Creating the capsules have not been without complication. Post-production, "one request was that the color of the leather for the seats and seat belts in the mobile pallets be changed from brown to Air Force blue and that seat pockets be added; another was that the color of the table's wood be darkened." The price tag for such changes? "At least $68,240."

Although there have been some cutbacks, the original estimated cost of the project hovered around $20 million. Which, for additional perspective, the Post helpfully points out, this "is nearly equivalent to what the Pentagon spends in about 20 minutes."

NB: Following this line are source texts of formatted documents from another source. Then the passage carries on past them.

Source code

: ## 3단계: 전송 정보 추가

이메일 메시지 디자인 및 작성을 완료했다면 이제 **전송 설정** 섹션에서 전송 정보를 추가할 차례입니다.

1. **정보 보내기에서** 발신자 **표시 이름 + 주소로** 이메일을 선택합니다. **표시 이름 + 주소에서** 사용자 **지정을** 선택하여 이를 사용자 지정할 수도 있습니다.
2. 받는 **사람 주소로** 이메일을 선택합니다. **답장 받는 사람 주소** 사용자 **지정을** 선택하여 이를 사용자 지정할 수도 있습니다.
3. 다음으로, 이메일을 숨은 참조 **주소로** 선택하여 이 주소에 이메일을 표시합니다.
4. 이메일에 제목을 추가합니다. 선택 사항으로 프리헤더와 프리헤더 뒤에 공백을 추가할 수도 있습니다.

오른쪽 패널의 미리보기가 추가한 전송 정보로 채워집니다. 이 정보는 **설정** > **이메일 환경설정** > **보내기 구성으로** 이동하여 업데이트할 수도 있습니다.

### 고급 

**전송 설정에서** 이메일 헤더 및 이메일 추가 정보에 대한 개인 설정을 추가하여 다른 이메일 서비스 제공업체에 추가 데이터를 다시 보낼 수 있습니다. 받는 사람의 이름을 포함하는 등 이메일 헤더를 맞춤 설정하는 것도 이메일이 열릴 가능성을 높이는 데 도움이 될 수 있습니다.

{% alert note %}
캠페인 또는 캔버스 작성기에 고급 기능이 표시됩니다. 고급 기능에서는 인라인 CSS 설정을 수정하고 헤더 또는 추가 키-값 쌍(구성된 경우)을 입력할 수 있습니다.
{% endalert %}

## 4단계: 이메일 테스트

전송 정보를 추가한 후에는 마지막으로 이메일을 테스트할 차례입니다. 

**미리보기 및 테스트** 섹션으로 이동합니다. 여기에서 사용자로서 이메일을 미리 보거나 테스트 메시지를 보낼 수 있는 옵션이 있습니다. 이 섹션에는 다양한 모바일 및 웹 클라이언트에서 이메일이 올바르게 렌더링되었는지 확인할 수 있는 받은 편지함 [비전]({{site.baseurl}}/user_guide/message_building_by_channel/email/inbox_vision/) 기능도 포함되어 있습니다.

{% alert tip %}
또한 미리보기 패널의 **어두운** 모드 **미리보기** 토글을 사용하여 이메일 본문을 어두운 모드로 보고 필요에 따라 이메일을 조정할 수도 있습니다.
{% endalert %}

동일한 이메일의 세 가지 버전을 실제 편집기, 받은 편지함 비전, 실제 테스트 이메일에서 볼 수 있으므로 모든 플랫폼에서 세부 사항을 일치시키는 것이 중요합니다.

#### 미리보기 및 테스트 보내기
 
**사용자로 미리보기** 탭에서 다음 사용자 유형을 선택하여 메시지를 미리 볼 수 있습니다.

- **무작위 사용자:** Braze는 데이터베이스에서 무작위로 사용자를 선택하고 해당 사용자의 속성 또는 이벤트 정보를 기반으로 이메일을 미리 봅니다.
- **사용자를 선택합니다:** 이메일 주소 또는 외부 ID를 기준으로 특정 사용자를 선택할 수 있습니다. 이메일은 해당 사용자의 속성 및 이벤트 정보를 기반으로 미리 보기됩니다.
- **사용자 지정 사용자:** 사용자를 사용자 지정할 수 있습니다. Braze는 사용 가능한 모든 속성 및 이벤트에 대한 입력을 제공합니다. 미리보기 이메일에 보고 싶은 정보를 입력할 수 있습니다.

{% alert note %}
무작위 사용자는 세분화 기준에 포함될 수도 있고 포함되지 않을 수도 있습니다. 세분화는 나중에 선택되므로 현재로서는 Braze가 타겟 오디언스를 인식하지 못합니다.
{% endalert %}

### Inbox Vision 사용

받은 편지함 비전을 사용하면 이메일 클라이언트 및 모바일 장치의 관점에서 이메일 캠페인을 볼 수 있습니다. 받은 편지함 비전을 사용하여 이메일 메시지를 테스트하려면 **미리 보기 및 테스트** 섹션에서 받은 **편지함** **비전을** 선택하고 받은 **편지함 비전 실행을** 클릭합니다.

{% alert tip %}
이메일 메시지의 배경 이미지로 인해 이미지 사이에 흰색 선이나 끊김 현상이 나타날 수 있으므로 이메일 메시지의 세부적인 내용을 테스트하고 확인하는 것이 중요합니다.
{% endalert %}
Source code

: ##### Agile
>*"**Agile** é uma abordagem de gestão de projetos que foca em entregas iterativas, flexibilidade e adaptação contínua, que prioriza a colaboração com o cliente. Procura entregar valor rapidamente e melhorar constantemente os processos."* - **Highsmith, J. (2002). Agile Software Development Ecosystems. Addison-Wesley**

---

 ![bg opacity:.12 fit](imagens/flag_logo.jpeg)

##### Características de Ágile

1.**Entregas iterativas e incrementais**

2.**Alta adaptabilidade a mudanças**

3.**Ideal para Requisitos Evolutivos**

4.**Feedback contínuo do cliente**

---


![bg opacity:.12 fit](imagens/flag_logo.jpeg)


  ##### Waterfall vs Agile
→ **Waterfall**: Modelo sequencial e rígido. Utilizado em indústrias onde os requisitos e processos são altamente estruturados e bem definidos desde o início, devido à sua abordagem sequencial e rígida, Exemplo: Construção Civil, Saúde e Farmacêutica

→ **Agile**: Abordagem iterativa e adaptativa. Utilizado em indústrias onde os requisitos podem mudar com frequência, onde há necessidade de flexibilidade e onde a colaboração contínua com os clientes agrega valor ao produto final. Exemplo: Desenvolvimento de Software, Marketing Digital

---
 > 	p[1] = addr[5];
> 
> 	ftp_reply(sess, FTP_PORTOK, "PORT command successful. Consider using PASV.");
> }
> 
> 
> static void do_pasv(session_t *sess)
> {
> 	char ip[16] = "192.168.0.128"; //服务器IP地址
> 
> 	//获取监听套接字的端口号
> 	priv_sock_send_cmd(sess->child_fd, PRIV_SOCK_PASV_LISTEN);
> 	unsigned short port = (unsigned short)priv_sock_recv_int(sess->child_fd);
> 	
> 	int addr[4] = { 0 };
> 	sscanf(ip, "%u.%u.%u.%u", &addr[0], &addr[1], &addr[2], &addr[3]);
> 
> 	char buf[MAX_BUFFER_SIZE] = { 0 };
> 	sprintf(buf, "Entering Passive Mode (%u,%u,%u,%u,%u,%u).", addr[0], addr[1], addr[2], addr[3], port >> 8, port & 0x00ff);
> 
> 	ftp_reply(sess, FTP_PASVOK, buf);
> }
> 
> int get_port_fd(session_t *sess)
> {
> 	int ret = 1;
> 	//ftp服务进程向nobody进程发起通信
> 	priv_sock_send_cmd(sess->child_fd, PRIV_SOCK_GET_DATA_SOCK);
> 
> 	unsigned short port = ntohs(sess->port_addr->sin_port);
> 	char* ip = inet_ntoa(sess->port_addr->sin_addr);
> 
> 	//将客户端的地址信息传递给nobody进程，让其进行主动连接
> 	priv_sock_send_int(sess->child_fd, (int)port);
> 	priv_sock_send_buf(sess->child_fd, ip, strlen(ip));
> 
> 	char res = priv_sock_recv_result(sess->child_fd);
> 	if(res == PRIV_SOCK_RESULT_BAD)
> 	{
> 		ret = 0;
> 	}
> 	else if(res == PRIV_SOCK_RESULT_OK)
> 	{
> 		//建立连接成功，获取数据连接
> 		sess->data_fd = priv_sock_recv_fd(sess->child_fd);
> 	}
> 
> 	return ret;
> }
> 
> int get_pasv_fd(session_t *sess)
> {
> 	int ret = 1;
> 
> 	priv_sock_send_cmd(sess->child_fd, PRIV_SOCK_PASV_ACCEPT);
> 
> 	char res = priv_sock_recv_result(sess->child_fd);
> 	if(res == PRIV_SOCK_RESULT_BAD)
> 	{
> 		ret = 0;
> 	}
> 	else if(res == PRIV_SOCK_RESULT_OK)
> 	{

In truth, the unsavory impression the "comfort capsules" might create among U.S. taxpayers, or rank and file soldiers, for that matter, is not entirely lost on the Air Force. According to the Post, "in a draft document dated Nov. 15, 2006, that spelled out the requirements for the SLICC [ED Note: Senior Leader Intransit Comfort Capsules], the word "Comfort" was repeatedly crossed out with a horizontal line and replaced by a less cushy-sounding alternative, "Conference."
Oh, yeah. That's much better.

...Or not.

"This whole program is an embarrassment," one military officer told the Post on condition of anonymity. Last week, the Project On Government Oversight sent a letter to Secretary of Defense Robert Gates. "An egregious failure of leadership has come to our attention that involves breathtaking extravagance when every dollar needs to be wisely spent in a time of war," wrote Executive Director Danielle Brian. POGO's press release, also released last week, pointed out that, while top brass are getting their choice of wood, leather, and carpet, "meanwhile, the conventional seat pallets used to transport soldiers are in a deplorable state" -- as evidenced here, here, and here. Coming at the heels of another high-profile Air Forcescandal -- and during a war that has come to be symbolized by unarmored humvees, soviet-era flak jackets, and fast food in the Green Zone -- the executive comfort capsules are yet another reminder of just how royally the American taxpayer continues to be screwed by the bloated excesses of our military adventures.

Check out POGO's press release for a more detailed description of the amenities offered by the Air Force comfort capsules, including "a full-length mirror," "aesthetically pleasing wall-to-wall carpeting," "aesthetically pleasing wall treatments/coverings," and, of course, adjustable "ambient lighting."